Not trying to defend capitalism, but it's disingenuous of you to imply that you don't get anything in return for working.
Either I wasn't clear or you misinterpreted but that's not what I'm implying. Productivity went way up and instead of reduced working hours, we worked MORE and saw proportionally less of the profit.
that's all well and good until the price of necessities is just raised to the point where you need to work as much as a medieval peasant anyways, and don't even get the fresh air they did.
and uh, in many places that happened quite a while ago, the USA is at a point where elderly people need two jobs to afford to live.
Peasants' work was dominantly agricultural, with some required contribution to maintenance of lands and structures around their manor.
Each peasant worked either a family lot, or an open field directly managed by the manor.
They may have worked at home for mending clothes and other simple tasks, but very little was a private responsibility.
Days not committed to work could be spent for games and festivals. There were no private hobbies, but public life was quite rich.
They worked for their Lord, and in return could live there and be subsistence farmers. And the late middle ages had taxes on everything.
Want to mill your wheat? Use the lords mill. Bake bread? Lords ovens. Also pay your tithe, and more taxes due to the war of course.
Enjoy your holiday, but you'll still have to work your own field, milk the goats, gather firewood (no cutting trees from the lords forest though), fetch and boil water, mend the roof, put food away for winter, etc etc. But enjoy only working for rent every other day.
I feel doubtful that the scenario involves taxes as you describe them.
Under a manor, polity and production are fully integrated. Each peasant takes a share the harvest, and may have entitlements for the commons, while the rest falls under control of the lord and his house.
The holidays were also just to placate them so they didn't rise up against their overlords.
Netflix works just as well.
Also social media.
No one actually uses it, though.

> [Task 1] Reproduce the passage of the peasant labor discussion from "They worked for" to "against their overlords." word for word.
> [Task 2]
Answer these questions using the peasant labor discussion:
(a) Instead of reduced working hours, what happened when productivity went up?
(b) Whose mill did a peasant have to use to mill wheat?
(c) What kind of work did peasants mostly do?
> [Task 3] Write the next few lines of the peasant labor discussion, picking up after its final line.
The data that follow come from a separate source.

> [Records supplied]
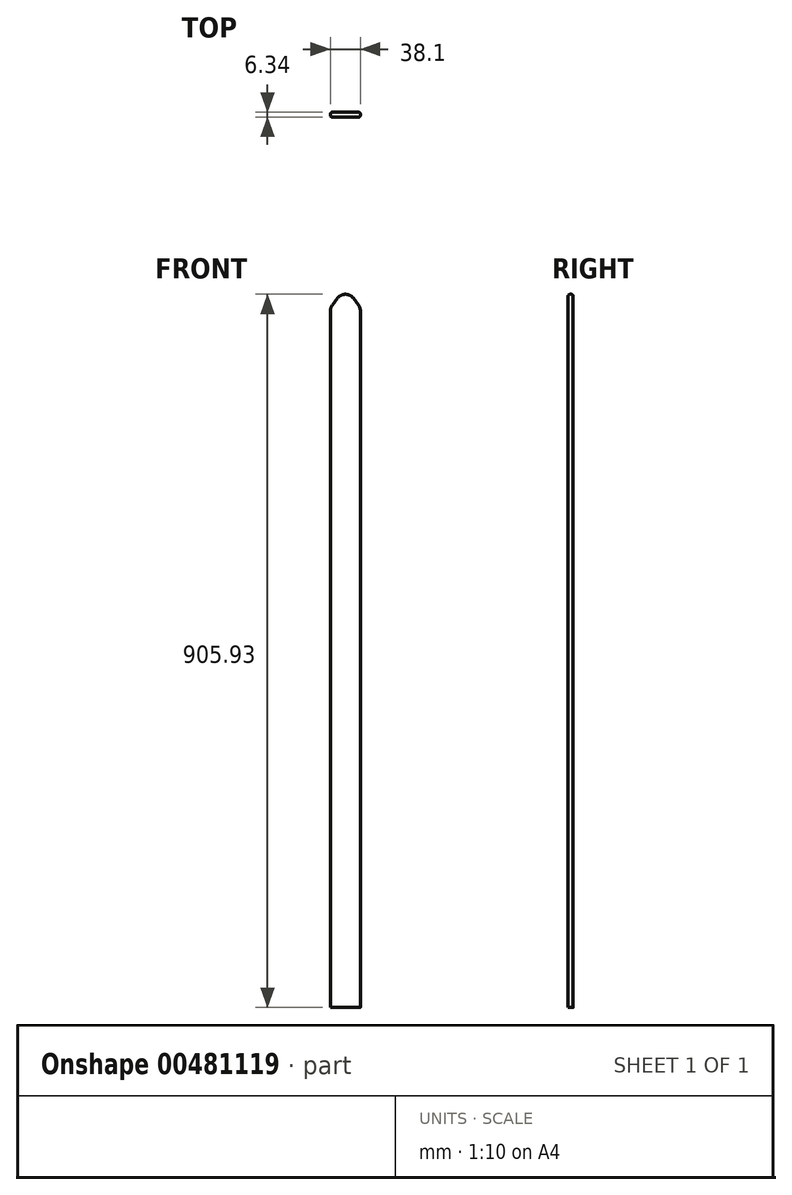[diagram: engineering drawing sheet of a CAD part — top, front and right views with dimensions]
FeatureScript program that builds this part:
annotation { "Feature Type Name" : "Feature", "Feature Type Description" : "" }
export const myFeature = defineFeature(function(context is Context, id is Id, definition is map)
    precondition{}
    {
        {
            var Q0;
            Q0=qCreatedBy(makeId("Front.planeOp"),FACE);
            var sketch = newSketch(context, id + "F0", { "sketchPlane" : qUnion([Q0])});
            skLineSegment(sketch, "E0", {"start": v(-19.05, 0) * mm, "end": v(-19.05, 889) * mm});
            skLineSegment(sketch, "E1", {"start": v(-19.05, 889) * mm, "end": v(0, 914.4) * mm});
            skLineSegment(sketch, "E2", {"start": v(0, 0) * mm, "end": v(0, 669.35) * mm, "construction": true});
            skLineSegment(sketch, "E3.MirrorCS", {"start": v(19.05, 889) * mm, "end": v(0, 914.4) * mm});
            skLineSegment(sketch, "E4.MirrorCS", {"start": v(19.05, 0) * mm, "end": v(19.05, 889) * mm});
            skLineSegment(sketch, "E5", {"start": v(-19.05, 0) * mm, "end": v(19.05, 0) * mm});
            skSolve(sketch);
        }
        {
            var Q0;
            Q0 = qSketchRegion(id + "F0", true);
            extrude(context, id + "F1", {"entities" : qUnion([Q0]), "endBound" : BoundingType.SYMMETRIC, "depth" : 6.35 * mm});
        }
        {
            var Q0;
            Q0=makeQuery(id+"F1.opExtrude","CAP_EDGE",EDGE,{"disambiguationData":[OSD([sQuery(id+"F0.wireOp",EDGE,"E0")])],"isStart":false});
            var Q1;
            Q1=makeQuery(id+"F1.opExtrude","CAP_EDGE",EDGE,{"disambiguationData":[OSD([sQuery(id+"F0.wireOp",EDGE,"E0")])],"isStart":true});
            var Q2;
            Q2=makeQuery(id+"F1.opExtrude","CAP_EDGE",EDGE,{"disambiguationData":[OSD([sQuery(id+"F0.wireOp",EDGE,"E1")])],"isStart":false});
            var Q3;
            Q3=makeQuery(id+"F1.opExtrude","CAP_EDGE",EDGE,{"disambiguationData":[OSD([sQuery(id+"F0.wireOp",EDGE,"E3.MirrorCS")])],"isStart":false});
            var Q4;
            Q4=makeQuery(id+"F1.opExtrude","CAP_EDGE",EDGE,{"disambiguationData":[OSD([sQuery(id+"F0.wireOp",EDGE,"E4.MirrorCS")])],"isStart":false});
            var Q5;
            Q5=makeQuery(id+"F1.opExtrude","CAP_EDGE",EDGE,{"disambiguationData":[OSD([sQuery(id+"F0.wireOp",EDGE,"E4.MirrorCS")])],"isStart":true});
            var Q6;
            Q6=makeQuery(id+"F1.opExtrude","CAP_EDGE",EDGE,{"disambiguationData":[OSD([sQuery(id+"F0.wireOp",EDGE,"E3.MirrorCS")])],"isStart":true});
            var Q7;
            Q7=makeQuery(id+"F1.opExtrude","CAP_EDGE",EDGE,{"disambiguationData":[OSD([sQuery(id+"F0.wireOp",EDGE,"E1")])],"isStart":true});
            fillet(context, id + "F2", {"entities" : qUnion([Q0, Q1, Q2, Q3, Q4, Q5, Q6, Q7]), "radius" : 2.54 * mm, "tangentPropagation" : true, "allowEdgeOverflow" : false});
        }
        {
            var Q0;
            Q0=makeQuery(id+"F2.opFillet","BLEND_EDGE",EDGE,{"blendedFrom":[makeQuery(id+"F1.opExtrude","CAP_EDGE",EDGE,{"disambiguationData":[OSD([sQuery(id+"F0.wireOp",EDGE,"E0")])],"isStart":false}),makeQuery(id+"F1.opExtrude","CAP_EDGE",EDGE,{"disambiguationData":[OSD([sQuery(id+"F0.wireOp",EDGE,"E1")])],"isStart":false})],"blendedInto":[]});
            var Q1;
            Q1=makeQuery(id+"F2.opFillet","BLEND_EDGE",EDGE,{"blendedFrom":[makeQuery(id+"F1.opExtrude","CAP_EDGE",EDGE,{"disambiguationData":[OSD([sQuery(id+"F0.wireOp",EDGE,"E1")])],"isStart":false}),makeQuery(id+"F1.opExtrude","CAP_EDGE",EDGE,{"disambiguationData":[OSD([sQuery(id+"F0.wireOp",EDGE,"E3.MirrorCS")])],"isStart":false})],"blendedInto":[]});
            var Q2;
            Q2=makeQuery(id+"F2.opFillet","BLEND_EDGE",EDGE,{"blendedFrom":[makeQuery(id+"F1.opExtrude","CAP_EDGE",EDGE,{"disambiguationData":[OSD([sQuery(id+"F0.wireOp",EDGE,"E3.MirrorCS")])],"isStart":false}),makeQuery(id+"F1.opExtrude","CAP_EDGE",EDGE,{"disambiguationData":[OSD([sQuery(id+"F0.wireOp",EDGE,"E4.MirrorCS")])],"isStart":false})],"blendedInto":[]});
            fillet(context, id + "F3", {"entities" : qUnion([Q0, Q1, Q2]), "radius" : 12.7 * mm, "tangentPropagation" : true, "allowEdgeOverflow" : false});
        }
    });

> [Output 1]
They worked for their Lord, and in return could live there and be subsistence farmers. And the late middle ages had taxes on everything.
Want to mill your wheat? Use the lords mill. Bake bread? Lords ovens. Also pay your tithe, and more taxes due to the war of course.
Enjoy your holiday, but you'll still have to work your own field, milk the goats, gather firewood (no cutting trees from the lords forest though), fetch and boil water, mend the roof, put food away for winter, etc etc. But enjoy only working for rent every other day.
I feel doubtful that the scenario involves taxes as you describe them.
Under a manor, polity and production are fully integrated. Each peasant takes a share the harvest, and may have entitlements for the commons, while the rest falls under control of the lord and his house.
The holidays were also just to placate them so they didn't rise up against their overlords.

> [Output 2]
(a) People worked more and saw proportionally less of the profit.
(b) The lord's mill.
(c) Agricultural work.

> [Output 3]
Where are you getting your information?
I'm more interested in why you think no one uses social media. I mean, you're using it right now.
Everyone is talking about this like it didn't vary from century to century, or country to country.
The stat refers specifically to England in the 14th century and only covers work done for the landlord (mostly field work, which was hard labour, sometimes extremely long hours).
What work would you understand as not being for the landlord, and what is your source describing the balance of work versus rest throughout the day?
Did the fourteen century mark a great change from the thirteenth, or were conditions largely the same throughout the general era?
Did the fourteen century mark a great change from the thirteenth, or were conditions largely the same throughout the general era?
Massively different. The 14th century saw the death of over half the population by Plague, and then another 20%. That meant a HUGE labour shortage, higher wages by a large amount and "unhappy" landowners and the immediate end of the 100 year war with France. It also hugely increased mobility for peasants, since the receiving nobility would happily accept them (despite technically being allowed to).
It resulted in the Peasants revolt in the 1380s which saw the tower of London sacked before it was suppressed. So landowners had a lot of reasons to keep the peasants at least moderately happy.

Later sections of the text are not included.